IRGC Says Iran Should Cancel Korean Ship Orders

Undated file image courtesy SADRA

Published Dec 12, 2016 9:44 PM by The Maritime Executive

An official with Iran's Islamic Revolutionary Guard Corps (IRGC) has called on Iranian president Hassan Rouhani to cancel a recently signed shipbuilding deal with South Korea. The Guard suggests that its own shipyard should handle the volume instead.

The head of the IRGC-controlled construction company Khatam al-Anbiya, Brigadier General Abdullah Abdullahi, argued that the contract is a "neglect of internal power."

"The president should revoke the contract to build 10 ships with South Korea and if this is not done, he can no longer be trusted," Abdullahi said, as reported by the state-owned Shargh Daily.

Abdullahi said that Khatam al-Anbiya's shipyard, SADRA, is capable of building modern vessels for Islamic Republic of Iran Shipping Lines (IRISL).

The IRGC, one of Iran’s most politically conservative institutions, is closely intertwined with many sectors of the Iranian economy. Insiders say that the Corps is in conflict with President Rouhani’s administration over policies favoring liberalization and foreign investment, which it views with suspicion. 

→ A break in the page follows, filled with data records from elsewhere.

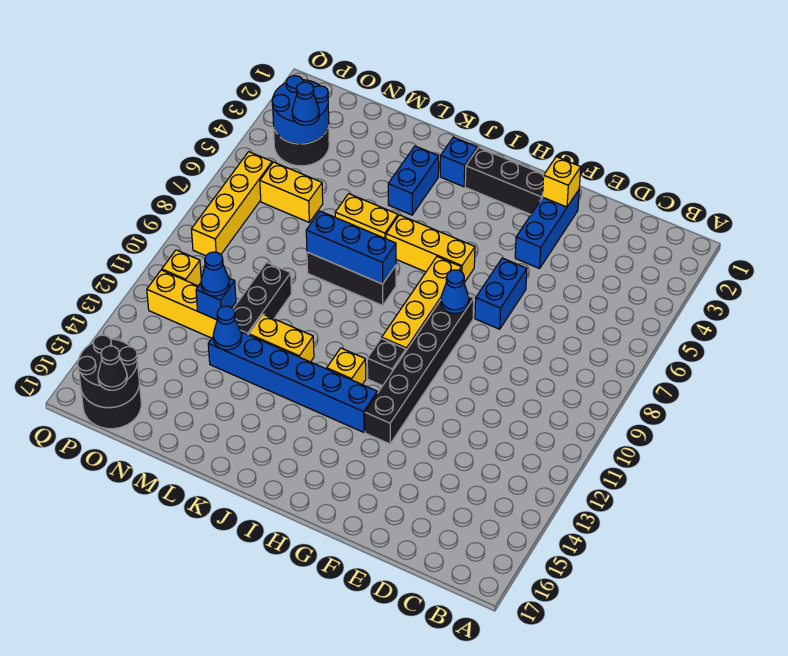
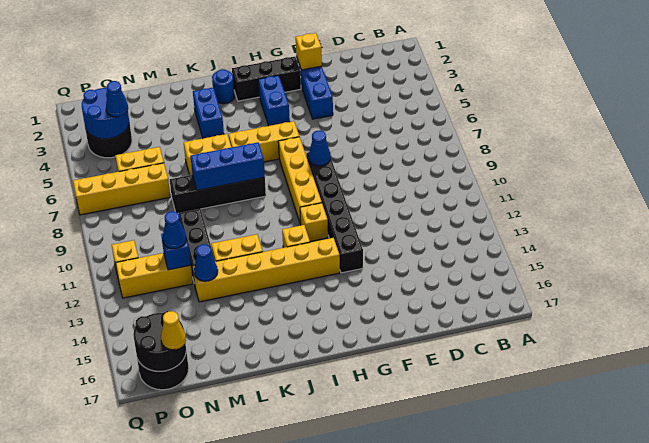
blue 1x2 brick [475,258,527,329] -> blue 1x2 brick moved to [258,75,290,126]
black 1x1 brick [367,338,406,386] -> yellow 1x1 brick [300,203,328,241]
blue 1x6 brick [208,332,377,432] -> yellow 1x6 brick [192,238,340,302]
blue 1x1 brick [440,137,477,187] -> blue 1x1 round brick [212,69,235,104]
black 1x3 brick [307,252,396,305] -> black 1x4 brick [170,175,266,213]
black 1x1 cone [98,346,127,390] -> yellow 1x1 cone [161,311,186,350]
yellow 1x4 brick [191,152,272,256] -> yellow 1x4 brick turned to [73,163,170,215]

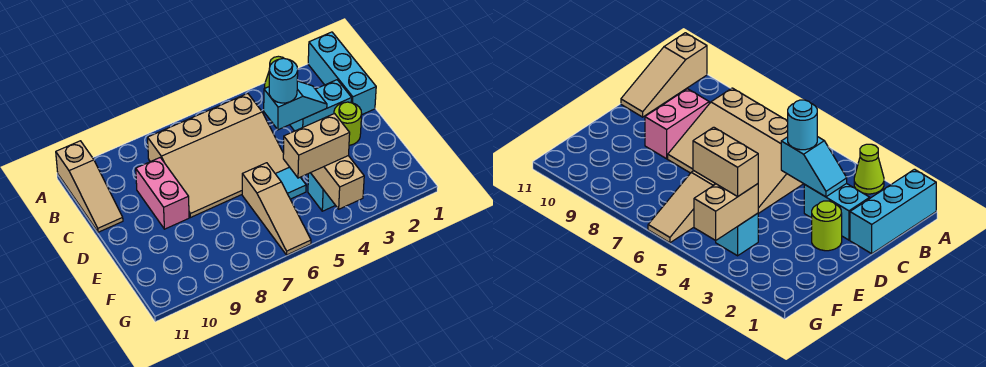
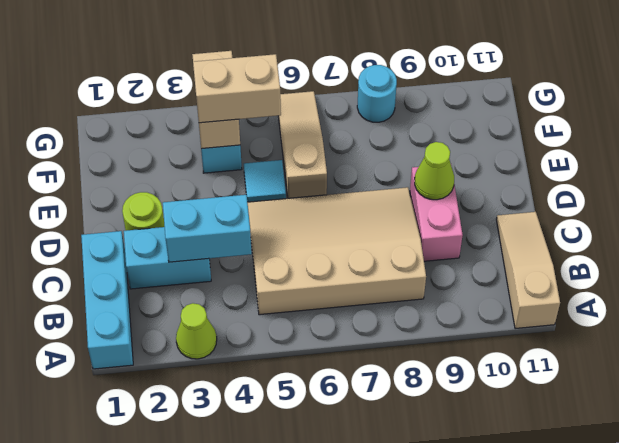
cyan 1x2 slope [264,81,327,130] -> cyan 1x2 brick [163,195,252,262]
cyan 1x1 round brick [269,58,298,103] -> cyan 1x1 round brick moved to [357,65,397,122]
none -> lime 1x1 cone [415,142,454,200]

The SADRA yard has been active in the construction of offshore platforms for the South Pars gas field. However, its shipbuilding capacity has gone underutilized, analysts say: a series of four Aframax tankers for Venezuela's PDVSA was never completed, and the first in the series, the Sorocaima, was never delivered. After her completion the Sorocaima was reflagged and renamed the Arita, and analysts suggest that she has been used for floating storage off of Bushehr.

Satellite imagery show vessel sections sitting unassembled alongside the SADRA yard's graving dock, and its large gantry crane appears to lack the rail lines needed to travel the full length of the dock. 

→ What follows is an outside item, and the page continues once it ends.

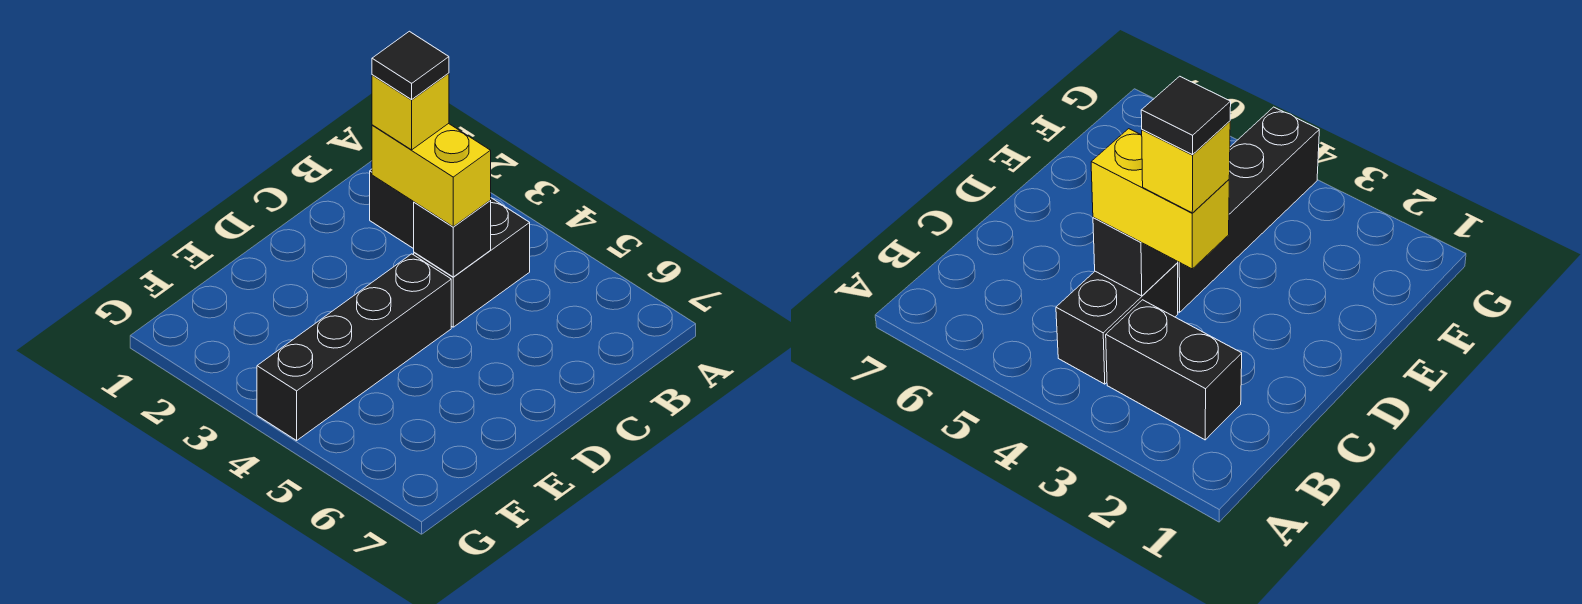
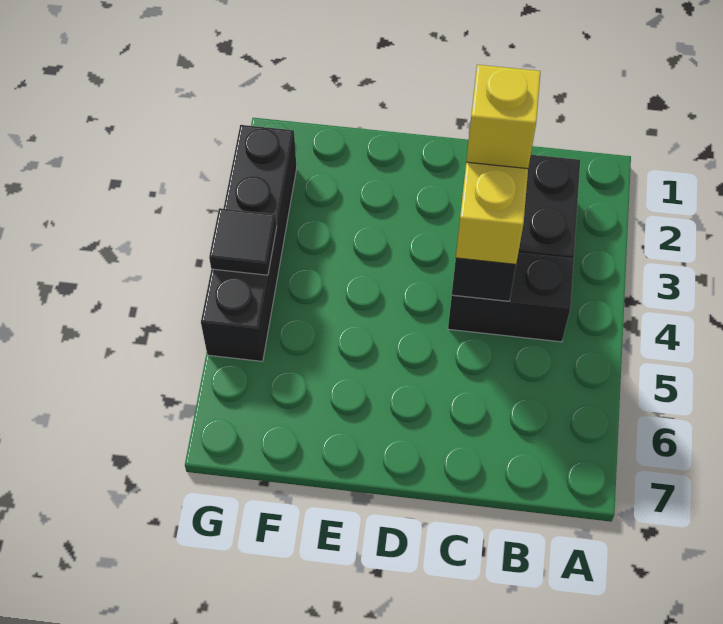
black 1x1 tile [372,31,449,100] -> black 1x1 tile moved to [209,208,277,275]
black 1x4 brick [257,254,451,440] -> black 1x4 brick turned to [201,125,297,361]

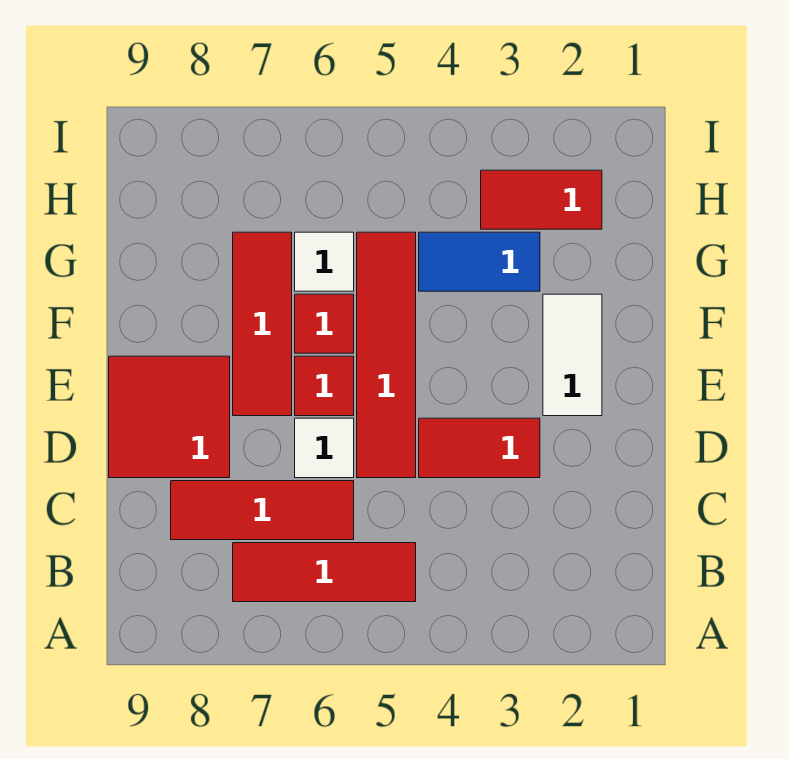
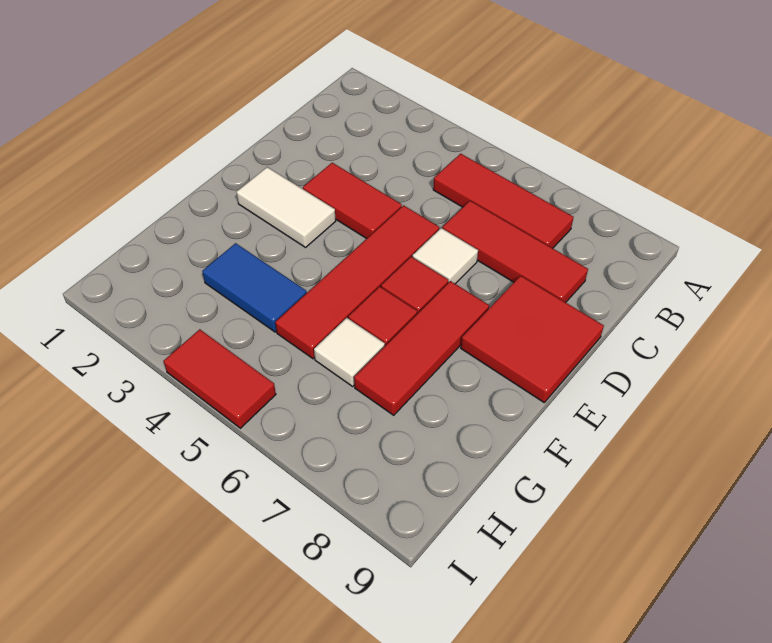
white 1x2 tile [543,294,602,416] -> white 1x2 tile turned to [237,167,336,247]
red 1x2 tile [481,170,602,229] -> red 1x2 tile moved to [164,329,276,428]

Iranian orders a boost for South Korean shipbuilders

IRISL has ordered four 14,500 TEU box ships and six 50,000 dwt product tankers with Hyundai Heavy Industries. The orders, long under discussion but formally announced on Friday, will all be completed at Hyundai's Mipo Dockyard, and all ten vessels will meet IMO Tier III requirements. 

In return, Hyundai Heavy Industries has agreed to provide technical assistance to Iranian shipyards. 

The orders were a rare piece of good news for a "Big Three" Korean shipbuilder. Hyundai Heavy Industries, Samsung Heavy Industries and Daewoo Shipbuilding and Marine Engineering have all been under heavy financial pressure given the challenging conditions in the container, bulk and offshore sectors. All have come up with government-sponsored restructuring plans, and have announced thousands of layoffs in an attempt to reduce overhead. 

Hyundai is also working closely with Iran’s regional rival, Saudi Arabia. Earlier this month, the shipbuilder announced the inauguration of the King Salman Global Maritime Industries Complex near Jubail, on the Persian Gulf. Upon completion, the $4 billion, five million square meter maritime complex will be able to build commercial ships and offshore facilities and also to provide ship repair services.